Техника работает, и лучше как можно меньше быть на связи. Осторожность есть мать мудрости. Ветер дует довольно сильно и быстро сушит сремскую равнину. Подсохло и вблизи техники, нет прежней липкой грязи. На ДЭС счищают сажу. Малетич увязывает кабели. Я сижу на ступенях лестницы кабины и пишу. Сказал поручику Йовичу, что нужно с машиной, которая привезёт обед, переправить подполковнику Байичу камеру ТОС, чтобы он отправил её в Институт.
Кто-то говорит: „В каждой деревне мы будем по 2–3 дня“. Я рассуждаю вслух: „В Среме 125 деревень. Обалдеть. Это когда же тогда закончится война?!“ Все смеются. С каждым днём войны в нас всё меньше робости и страха. Приказал прапорщику Йовичу проверить состояние имитатора излучения и доложить мне. Мы должны в любой момент быть готовы. Нас ждёт неизвестность.
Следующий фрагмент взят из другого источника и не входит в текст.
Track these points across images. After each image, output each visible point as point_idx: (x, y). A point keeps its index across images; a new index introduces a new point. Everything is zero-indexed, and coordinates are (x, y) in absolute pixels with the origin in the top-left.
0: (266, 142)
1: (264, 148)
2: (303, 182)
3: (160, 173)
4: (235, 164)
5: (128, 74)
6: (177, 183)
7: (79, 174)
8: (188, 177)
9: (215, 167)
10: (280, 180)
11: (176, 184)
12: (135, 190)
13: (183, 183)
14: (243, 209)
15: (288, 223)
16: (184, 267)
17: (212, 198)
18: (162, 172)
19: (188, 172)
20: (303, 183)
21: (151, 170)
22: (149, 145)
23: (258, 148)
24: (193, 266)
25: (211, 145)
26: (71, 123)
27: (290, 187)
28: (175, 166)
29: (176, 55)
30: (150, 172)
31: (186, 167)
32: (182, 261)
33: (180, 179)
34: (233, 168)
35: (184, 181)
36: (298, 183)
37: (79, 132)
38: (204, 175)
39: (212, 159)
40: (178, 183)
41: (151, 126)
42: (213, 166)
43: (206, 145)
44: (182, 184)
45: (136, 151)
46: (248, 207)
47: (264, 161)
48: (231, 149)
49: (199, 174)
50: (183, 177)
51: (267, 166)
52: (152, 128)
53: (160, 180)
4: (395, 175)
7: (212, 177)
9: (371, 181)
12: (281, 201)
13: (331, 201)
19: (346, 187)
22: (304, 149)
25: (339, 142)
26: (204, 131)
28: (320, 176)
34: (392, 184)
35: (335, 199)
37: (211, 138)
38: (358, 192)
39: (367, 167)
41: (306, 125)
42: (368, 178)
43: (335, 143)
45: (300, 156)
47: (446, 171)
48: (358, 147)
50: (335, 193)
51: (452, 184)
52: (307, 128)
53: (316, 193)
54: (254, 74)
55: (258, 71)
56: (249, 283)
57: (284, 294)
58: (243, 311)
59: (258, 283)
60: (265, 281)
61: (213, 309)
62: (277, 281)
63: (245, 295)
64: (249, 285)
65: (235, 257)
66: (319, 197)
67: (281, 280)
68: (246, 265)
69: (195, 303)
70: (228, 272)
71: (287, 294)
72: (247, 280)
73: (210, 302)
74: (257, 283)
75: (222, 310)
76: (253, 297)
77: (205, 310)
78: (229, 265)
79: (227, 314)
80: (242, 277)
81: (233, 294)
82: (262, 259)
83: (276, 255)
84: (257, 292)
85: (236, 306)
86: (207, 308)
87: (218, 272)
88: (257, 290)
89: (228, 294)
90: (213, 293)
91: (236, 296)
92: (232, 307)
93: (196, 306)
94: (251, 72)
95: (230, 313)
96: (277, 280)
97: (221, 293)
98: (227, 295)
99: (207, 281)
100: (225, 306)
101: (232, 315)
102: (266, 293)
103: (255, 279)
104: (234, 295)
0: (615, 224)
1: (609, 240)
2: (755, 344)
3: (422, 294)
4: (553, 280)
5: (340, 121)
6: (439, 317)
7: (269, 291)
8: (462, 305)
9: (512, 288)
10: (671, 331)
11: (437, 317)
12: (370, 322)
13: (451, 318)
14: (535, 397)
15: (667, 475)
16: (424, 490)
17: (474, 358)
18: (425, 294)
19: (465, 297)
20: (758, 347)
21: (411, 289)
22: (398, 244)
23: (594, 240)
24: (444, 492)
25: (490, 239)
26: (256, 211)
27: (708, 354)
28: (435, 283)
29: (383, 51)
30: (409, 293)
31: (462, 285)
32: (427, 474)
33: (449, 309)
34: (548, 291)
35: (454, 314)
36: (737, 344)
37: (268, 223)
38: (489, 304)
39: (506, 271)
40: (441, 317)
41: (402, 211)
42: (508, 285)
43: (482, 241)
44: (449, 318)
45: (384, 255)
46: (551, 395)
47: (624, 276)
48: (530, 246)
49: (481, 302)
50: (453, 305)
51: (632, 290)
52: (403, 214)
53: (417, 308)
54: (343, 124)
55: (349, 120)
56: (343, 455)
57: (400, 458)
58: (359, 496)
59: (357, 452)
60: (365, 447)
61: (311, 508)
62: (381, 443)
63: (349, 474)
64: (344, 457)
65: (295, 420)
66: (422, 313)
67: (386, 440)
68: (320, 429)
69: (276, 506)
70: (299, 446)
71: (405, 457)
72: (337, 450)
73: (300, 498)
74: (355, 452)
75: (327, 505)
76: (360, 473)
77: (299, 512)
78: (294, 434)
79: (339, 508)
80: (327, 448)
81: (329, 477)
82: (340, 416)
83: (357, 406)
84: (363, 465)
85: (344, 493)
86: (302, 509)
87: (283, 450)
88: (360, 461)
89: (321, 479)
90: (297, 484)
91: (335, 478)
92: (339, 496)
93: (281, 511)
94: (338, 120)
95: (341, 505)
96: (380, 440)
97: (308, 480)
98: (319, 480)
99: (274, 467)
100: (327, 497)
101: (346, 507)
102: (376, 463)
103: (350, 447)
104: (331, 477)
Уэсли Кларк заявил, что в НАТО всех очень удивила живучесть нашей ПВО, тактические действия и маневрирование. Я думаю, что есть ещё резерв в разнообразии тактических действий. Один из них – оставить работающую П-18 на прежней позиции, когда мы перемещаемся. Пусть думают, что мы ещё здесь. Тем более что мы с неё излучали. С этой позиции ночью Дани три раза излучал по 5 секунд, не имея целей на экране П-18. Это плохо. Что сделано – то сделано.